[Asia Economy New York=Special Correspondent Joselgina] Special Purpose Acquisition Companies (SPACs) that have failed to find investment targets are choosing liquidation one after another. The 'SPAC boom,' which led the New York Stock Exchange and was favored by investors until the first half of this year, is considered to have effectively ended.


According to the Wall Street Journal (WSJ) on the 25th (local time), more than 70 SPACs have decided to liquidate and return funds to investors just since December. This exceeds the total number of SPAC liquidations carried out so far. The entities that led the establishment of SPACs are estimated to have incurred losses of more than $600 million in the liquidation process this month alone, and over $1.1 billion for the year.


This domino liquidation is due to the market freezing up amid the Federal Reserve's (Fed) aggressive interest rate hikes and recession concerns. For SPACs, which have made money by merging with high-growth potential unlisted companies and listing them on the stock market, the lack of suitable acquisition targets has left them at a crossroads. SPACs, nominal companies established solely for mergers and acquisitions (M&A), must undergo liquidation procedures if they fail to complete a reverse merger within two years of establishment. It is reported that the two-year deadlines for most SPACs are concentrated in the first half of next year.

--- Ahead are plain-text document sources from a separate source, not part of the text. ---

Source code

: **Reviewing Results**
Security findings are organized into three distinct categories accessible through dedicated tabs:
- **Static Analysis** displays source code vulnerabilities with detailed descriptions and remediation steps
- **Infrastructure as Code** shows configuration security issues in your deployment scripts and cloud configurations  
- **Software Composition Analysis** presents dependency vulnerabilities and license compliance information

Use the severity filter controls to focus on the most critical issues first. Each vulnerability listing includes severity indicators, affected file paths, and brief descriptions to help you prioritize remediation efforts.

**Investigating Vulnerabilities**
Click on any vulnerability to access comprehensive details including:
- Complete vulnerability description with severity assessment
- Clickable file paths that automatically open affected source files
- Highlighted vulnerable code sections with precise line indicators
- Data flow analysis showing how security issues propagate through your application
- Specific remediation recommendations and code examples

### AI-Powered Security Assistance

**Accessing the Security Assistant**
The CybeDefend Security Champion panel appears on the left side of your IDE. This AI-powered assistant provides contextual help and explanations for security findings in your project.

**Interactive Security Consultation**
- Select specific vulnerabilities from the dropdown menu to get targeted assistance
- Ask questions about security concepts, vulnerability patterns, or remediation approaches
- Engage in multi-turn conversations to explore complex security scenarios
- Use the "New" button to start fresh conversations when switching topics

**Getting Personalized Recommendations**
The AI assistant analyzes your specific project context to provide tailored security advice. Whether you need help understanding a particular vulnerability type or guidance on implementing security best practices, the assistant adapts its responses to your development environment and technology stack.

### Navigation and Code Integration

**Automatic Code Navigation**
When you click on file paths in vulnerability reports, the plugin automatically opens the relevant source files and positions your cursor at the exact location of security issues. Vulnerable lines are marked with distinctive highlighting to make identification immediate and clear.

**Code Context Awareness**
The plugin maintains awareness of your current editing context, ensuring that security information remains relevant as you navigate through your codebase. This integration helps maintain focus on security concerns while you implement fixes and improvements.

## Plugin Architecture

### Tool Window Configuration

John Chashas, head of investment bank Matthew Sella Advisors, evaluated, "SPACs, once regarded as a fantastic means of wealth creation, have now become a poisoned chalice." The average valuation of startups announcing SPAC mergers has plummeted from around $2 billion last year to about $400 million this quarter. Additionally, the upcoming implementation of the Inflation Reduction Act (IRA), which imposes a 1% tax on share buybacks starting next year, is also cited as one of the factors accelerating year-end SPAC liquidations.



WSJ reported, "In the coming weeks, more SPAC founders will join this liquidation trend," noting that this trend is impacting major Wall Street investors who led the SPAC boom, such as Chamath Palihapitiya, KKR & Co, and TPG. According to SPAC research, there are currently about 400 SPACs without investment targets, with an estimated fund size of $100 billion. Michael O'Regan, a professor at NYU Law School, predicted, "If 200 of these SPACs are liquidated, losses will far exceed $2 billion." Approximately 300 companies went public through SPACs during the two years of the SPAC boom.


This content was produced with the assistance of AI translation services.